Either way gets us `gaard_item`: a feature layer *collection* item, which contains individual feature layers. This one (we know from clicking on the item above), has both points and polygons variants of the GARRD reference geometry. We're interested in the polygons (grid).
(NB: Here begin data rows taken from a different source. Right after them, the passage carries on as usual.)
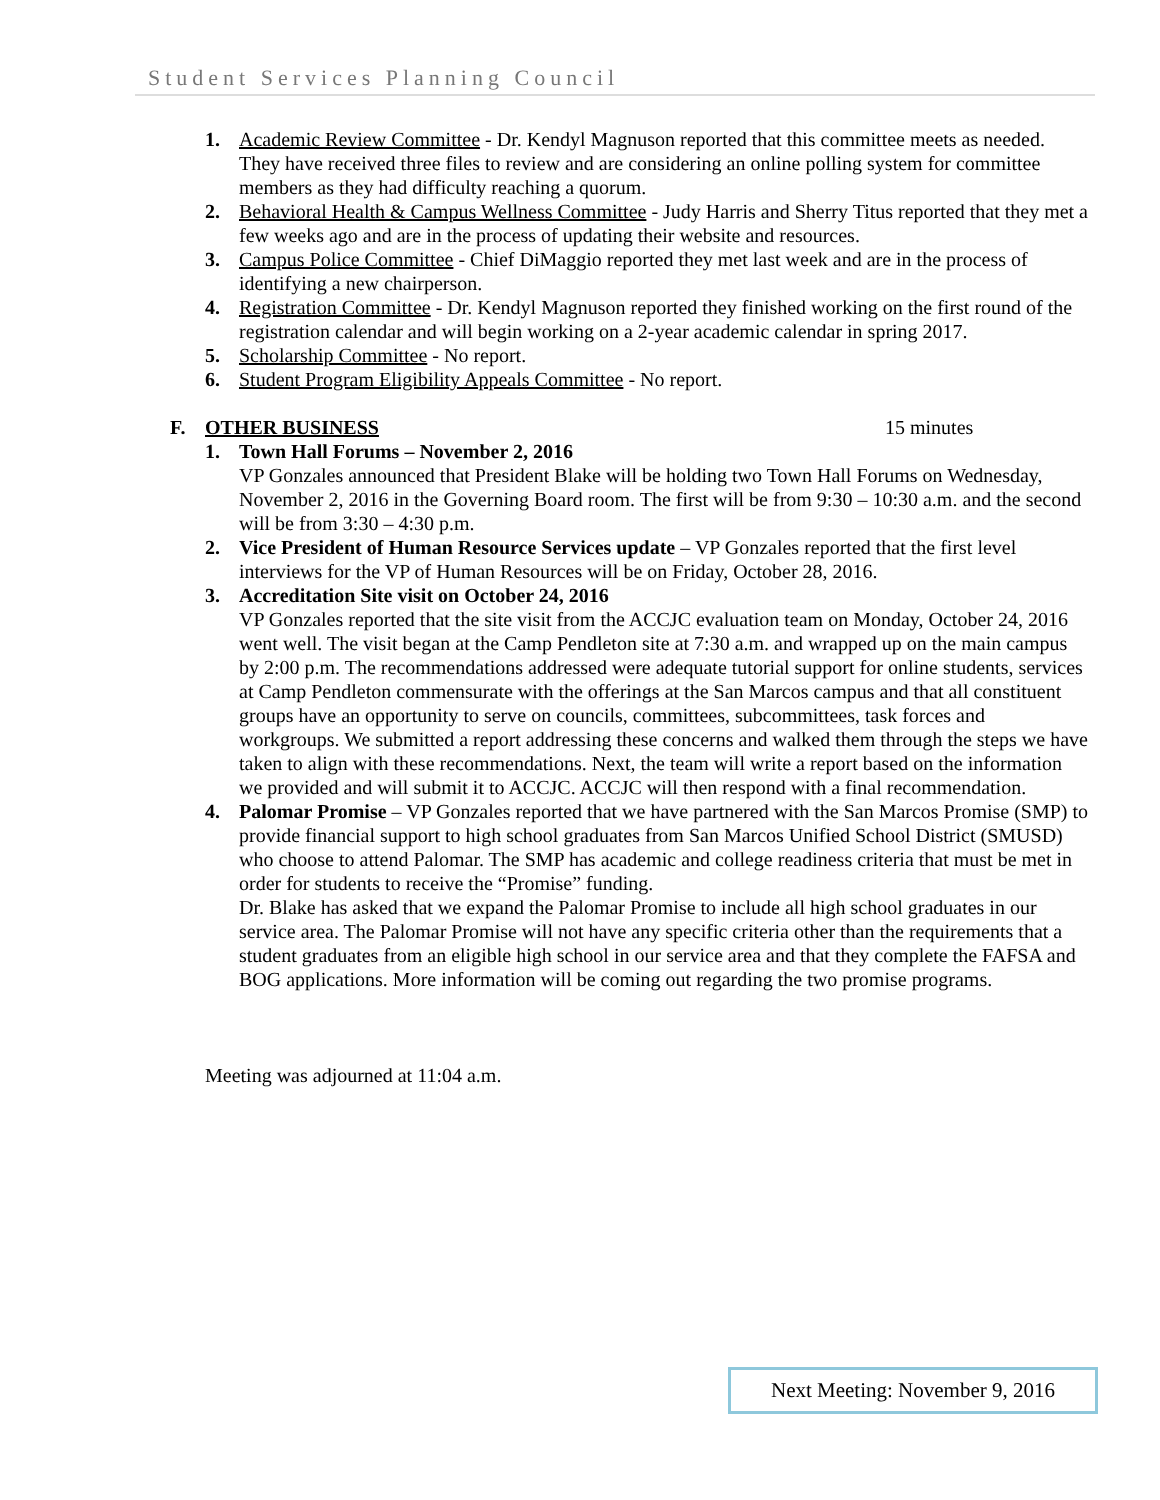Student Services Planning Council
1. Academic Review Committee - Dr. Kendyl Magnuson reported that this committee meets as needed. They have received three files to review and are considering an online polling system for committee members as they had difficulty reaching a quorum.
2. Behavioral Health & Campus Wellness Committee - Judy Harris and Sherry Titus reported that they met a few weeks ago and are in the process of updating their website and resources.
3. Campus Police Committee - Chief DiMaggio reported they met last week and are in the process of identifying a new chairperson.
4. Registration Committee - Dr. Kendyl Magnuson reported they finished working on the first round of the registration calendar and will begin working on a 2-year academic calendar in spring 2017.
5. Scholarship Committee - No report.
6. Student Program Eligibility Appeals Committee - No report.
F. OTHER BUSINESS 15 minutes
1. Town Hall Forums – November 2, 2016
VP Gonzales announced that President Blake will be holding two Town Hall Forums on Wednesday, November 2, 2016 in the Governing Board room. The first will be from 9:30 – 10:30 a.m. and the second will be from 3:30 – 4:30 p.m.
2. Vice President of Human Resource Services update – VP Gonzales reported that the first level interviews for the VP of Human Resources will be on Friday, October 28, 2016.
3. Accreditation Site visit on October 24, 2016
VP Gonzales reported that the site visit from the ACCJC evaluation team on Monday, October 24, 2016 went well. The visit began at the Camp Pendleton site at 7:30 a.m. and wrapped up on the main campus by 2:00 p.m. The recommendations addressed were adequate tutorial support for online students, services at Camp Pendleton commensurate with the offerings at the San Marcos campus and that all constituent groups have an opportunity to serve on councils, committees, subcommittees, task forces and workgroups. We submitted a report addressing these concerns and walked them through the steps we have taken to align with these recommendations. Next, the team will write a report based on the information we provided and will submit it to ACCJC. ACCJC will then respond with a final recommendation.
4. Palomar Promise – VP Gonzales reported that we have partnered with the San Marcos Promise (SMP) to provide financial support to high school graduates from San Marcos Unified School District (SMUSD) who choose to attend Palomar. The SMP has academic and college readiness criteria that must be met in order for students to receive the “Promise” funding.
Dr. Blake has asked that we expand the Palomar Promise to include all high school graduates in our service area. The Palomar Promise will not have any specific criteria other than the requirements that a student graduates from an eligible high school in our service area and that they complete the FAFSA and BOG applications. More information will be coming out regarding the two promise programs.
Meeting was adjourned at 11:04 a.m.
Next Meeting: November 9, 2016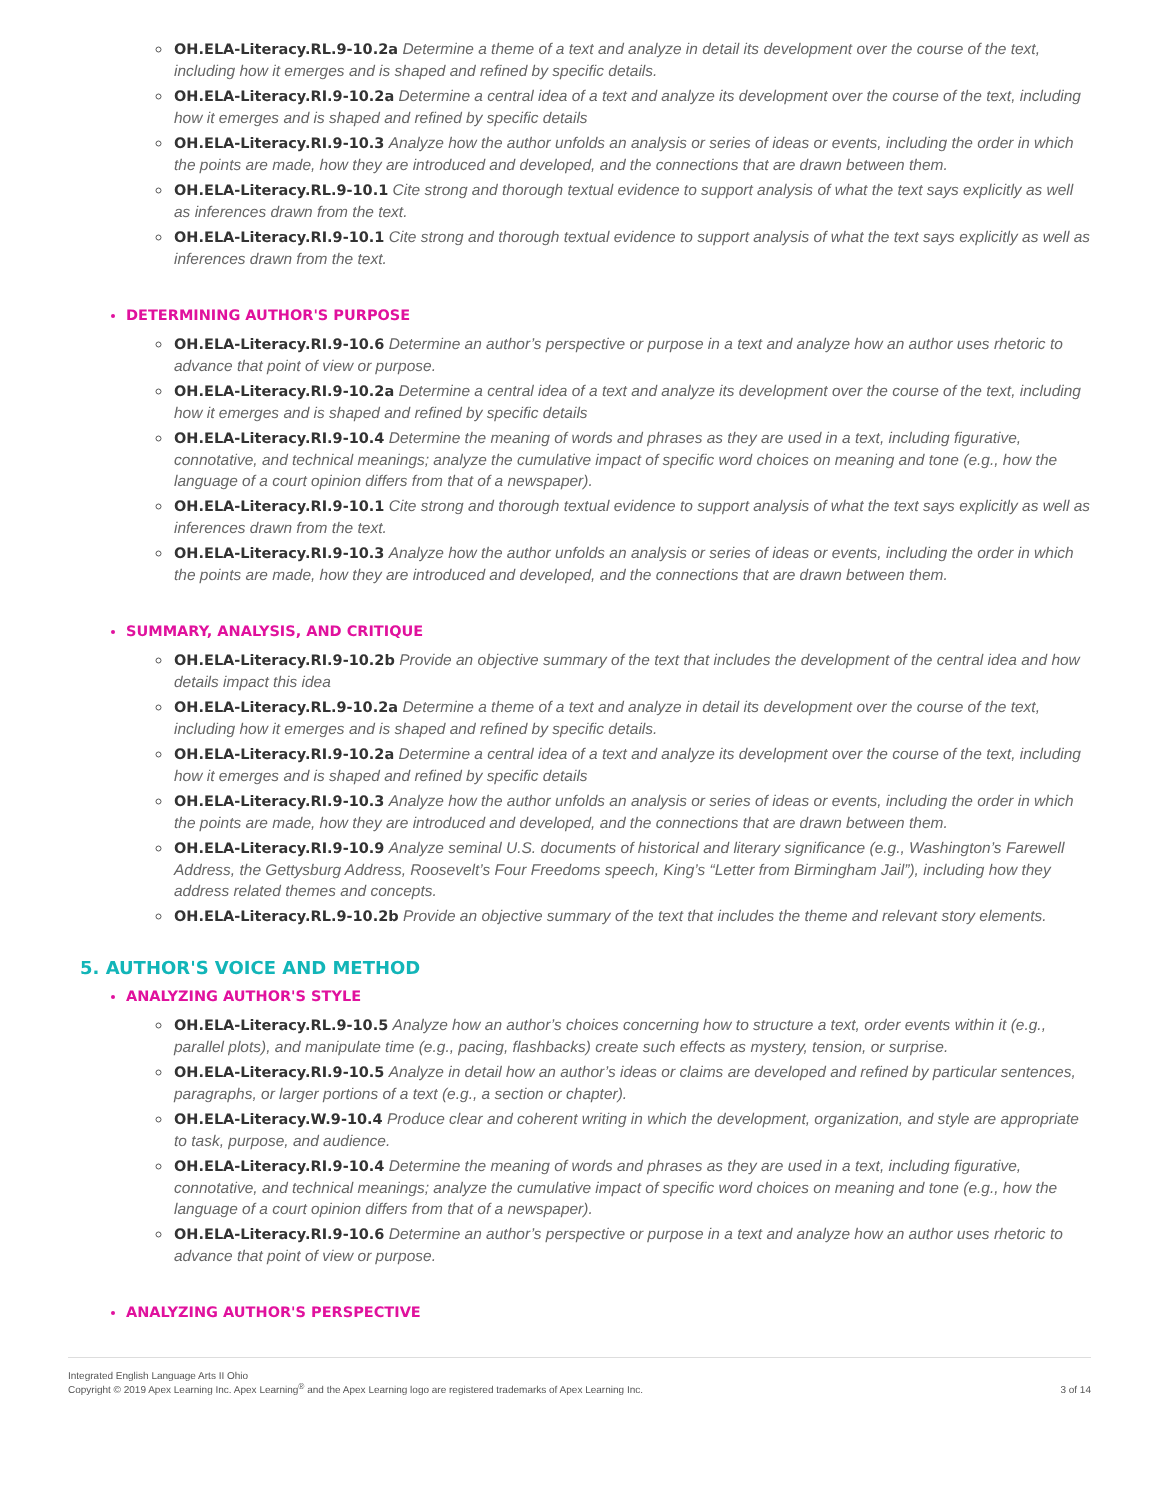OH.ELA-Literacy.RL.9-10.2a Determine a theme of a text and analyze in detail its development over the course of the text, including how it emerges and is shaped and refined by specific details.
OH.ELA-Literacy.RI.9-10.2a Determine a central idea of a text and analyze its development over the course of the text, including how it emerges and is shaped and refined by specific details
OH.ELA-Literacy.RI.9-10.3 Analyze how the author unfolds an analysis or series of ideas or events, including the order in which the points are made, how they are introduced and developed, and the connections that are drawn between them.
OH.ELA-Literacy.RL.9-10.1 Cite strong and thorough textual evidence to support analysis of what the text says explicitly as well as inferences drawn from the text.
OH.ELA-Literacy.RI.9-10.1 Cite strong and thorough textual evidence to support analysis of what the text says explicitly as well as inferences drawn from the text.
DETERMINING AUTHOR'S PURPOSE
OH.ELA-Literacy.RI.9-10.6 Determine an author’s perspective or purpose in a text and analyze how an author uses rhetoric to advance that point of view or purpose.
OH.ELA-Literacy.RI.9-10.2a Determine a central idea of a text and analyze its development over the course of the text, including how it emerges and is shaped and refined by specific details
OH.ELA-Literacy.RI.9-10.4 Determine the meaning of words and phrases as they are used in a text, including figurative, connotative, and technical meanings; analyze the cumulative impact of specific word choices on meaning and tone (e.g., how the language of a court opinion differs from that of a newspaper).
OH.ELA-Literacy.RI.9-10.1 Cite strong and thorough textual evidence to support analysis of what the text says explicitly as well as inferences drawn from the text.
OH.ELA-Literacy.RI.9-10.3 Analyze how the author unfolds an analysis or series of ideas or events, including the order in which the points are made, how they are introduced and developed, and the connections that are drawn between them.
SUMMARY, ANALYSIS, AND CRITIQUE
OH.ELA-Literacy.RI.9-10.2b Provide an objective summary of the text that includes the development of the central idea and how details impact this idea
OH.ELA-Literacy.RL.9-10.2a Determine a theme of a text and analyze in detail its development over the course of the text, including how it emerges and is shaped and refined by specific details.
OH.ELA-Literacy.RI.9-10.2a Determine a central idea of a text and analyze its development over the course of the text, including how it emerges and is shaped and refined by specific details
OH.ELA-Literacy.RI.9-10.3 Analyze how the author unfolds an analysis or series of ideas or events, including the order in which the points are made, how they are introduced and developed, and the connections that are drawn between them.
OH.ELA-Literacy.RI.9-10.9 Analyze seminal U.S. documents of historical and literary significance (e.g., Washington’s Farewell Address, the Gettysburg Address, Roosevelt’s Four Freedoms speech, King’s “Letter from Birmingham Jail”), including how they address related themes and concepts.
OH.ELA-Literacy.RL.9-10.2b Provide an objective summary of the text that includes the theme and relevant story elements.
5. AUTHOR'S VOICE AND METHOD
ANALYZING AUTHOR'S STYLE
OH.ELA-Literacy.RL.9-10.5 Analyze how an author’s choices concerning how to structure a text, order events within it (e.g., parallel plots), and manipulate time (e.g., pacing, flashbacks) create such effects as mystery, tension, or surprise.
OH.ELA-Literacy.RI.9-10.5 Analyze in detail how an author’s ideas or claims are developed and refined by particular sentences, paragraphs, or larger portions of a text (e.g., a section or chapter).
OH.ELA-Literacy.W.9-10.4 Produce clear and coherent writing in which the development, organization, and style are appropriate to task, purpose, and audience.
OH.ELA-Literacy.RI.9-10.4 Determine the meaning of words and phrases as they are used in a text, including figurative, connotative, and technical meanings; analyze the cumulative impact of specific word choices on meaning and tone (e.g., how the language of a court opinion differs from that of a newspaper).
OH.ELA-Literacy.RI.9-10.6 Determine an author’s perspective or purpose in a text and analyze how an author uses rhetoric to advance that point of view or purpose.
ANALYZING AUTHOR'S PERSPECTIVE
Integrated English Language Arts II Ohio
Copyright © 2019 Apex Learning Inc. Apex Learning<sup>®</sup> and the Apex Learning logo are registered trademarks of Apex Learning Inc.
3 of 14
Get that as follows:

In [12]:
garrd_item.layers

[<FeatureLayer url:"https://services6.arcgis.com/dMKWX9NPCcfmaZl3/arcgis/rest/services/garrd/FeatureServer/0">,
 <FeatureLayer url:"https://services6.arcgis.com/dMKWX9NPCcfmaZl3/arcgis/rest/services/garrd/FeatureServer/1">]

In [13]:
# it's the second item, index 1
garrd_grid = garrd_item.layers[1]
garrd_grid

<FeatureLayer url:"https://services6.arcgis.com/dMKWX9NPCcfmaZl3/arcgis/rest/services/garrd/FeatureServer/1">

Since we're in a notebook now, the ArcGIS API for Python lets you put that on a map:

In [14]:
m = gis.map('Pittsburgh')
m.add_layer(garrd_grid)
m

MapView(layout=Layout(height='400px', width='100%'))

Finally, we can turn that into a `geojson`-like Python dictionary.

In [15]:
q = garrd_grid.query(out_sr=4326)
garrd_grid_geojson = q.to_geojson

In [16]:
garrd_grid_geojson

'{"type": "FeatureCollection", "features": [{"type": "Feature", "geometry": {"type": "Polygon", "coordinates": [[[-80.1580032723683, 40.6807847789449], [-80.1583258239887, 40.689786868788], [-80.1464994361518, 40.6900318215293], [-80.1461784669015, 40.6810296994275], [-80.1580032723683, 40.6807847789449]]]}, "properties": {"OBJECTID": 1, "PIXEL": "134111", "Shape__Area": 10763910.416626, "Shape__Length": 13123.35958004}}, {"type": "Feature", "geometry": {"type": "Polygon", "coordinates": [[[-80.1461784669015, 40.6810296994275], [-80.1464994361518, 40.6900318215293], [-80.1346729623366, 40.6902755687158], [-80.1343535754907, 40.681273414514], [-80.1461784669015, 40.6810296994275]]]}, "properties": {"OBJECTID": 2, "PIXEL": "135111", "Shape__Area": 10763910.416748, "Shape__Length": 13123.3595800102}}, {"type": "Feature", "geometry": {"type": "Polygon", "coordinates": [[[-80.1343535754907, 40.681273414514], [-80.1346729623366, 40.6902755687158], [-80.1228464029661, 40.6905181103346], [-80.

#### ...using `requests`

This approach is a little more hands on, but works without fuss in vanilla Python environments (unlike the ArcGIS API for Python, which minimally requires an Anaconda Python distribution).

We need to get the service `url` from the item detail page on 3RWW's Open Data Portal, and then construct query parameters for the request as a Python dictionary.

In [17]:
# service URL - note how '/query' is at the end of the URL
service_url = 'https://services6.arcgis.com/dMKWX9NPCcfmaZl3/ArcGIS/rest/services/garrd/FeatureServer/1/query'
# query string parameters
params = {
    'where': '1=1', # Esri's convention for returning everything from the ArcGIS REST API
    'outFields': 'PIXEL', # only include the GARRD 'PIXEL' field
    'outSR': '4326', # project as WGS 1984
    'f': 'geojson' # return as geojson
}

In [18]:
# make the request
response = requests.get(service_url, params=params)
response

<Response [200]>

In [19]:
# this gets us the response as a geojson-like Python dictionary.
garrd_grid_geojson = response.json()

That gets us a `geojson` object of all pixels.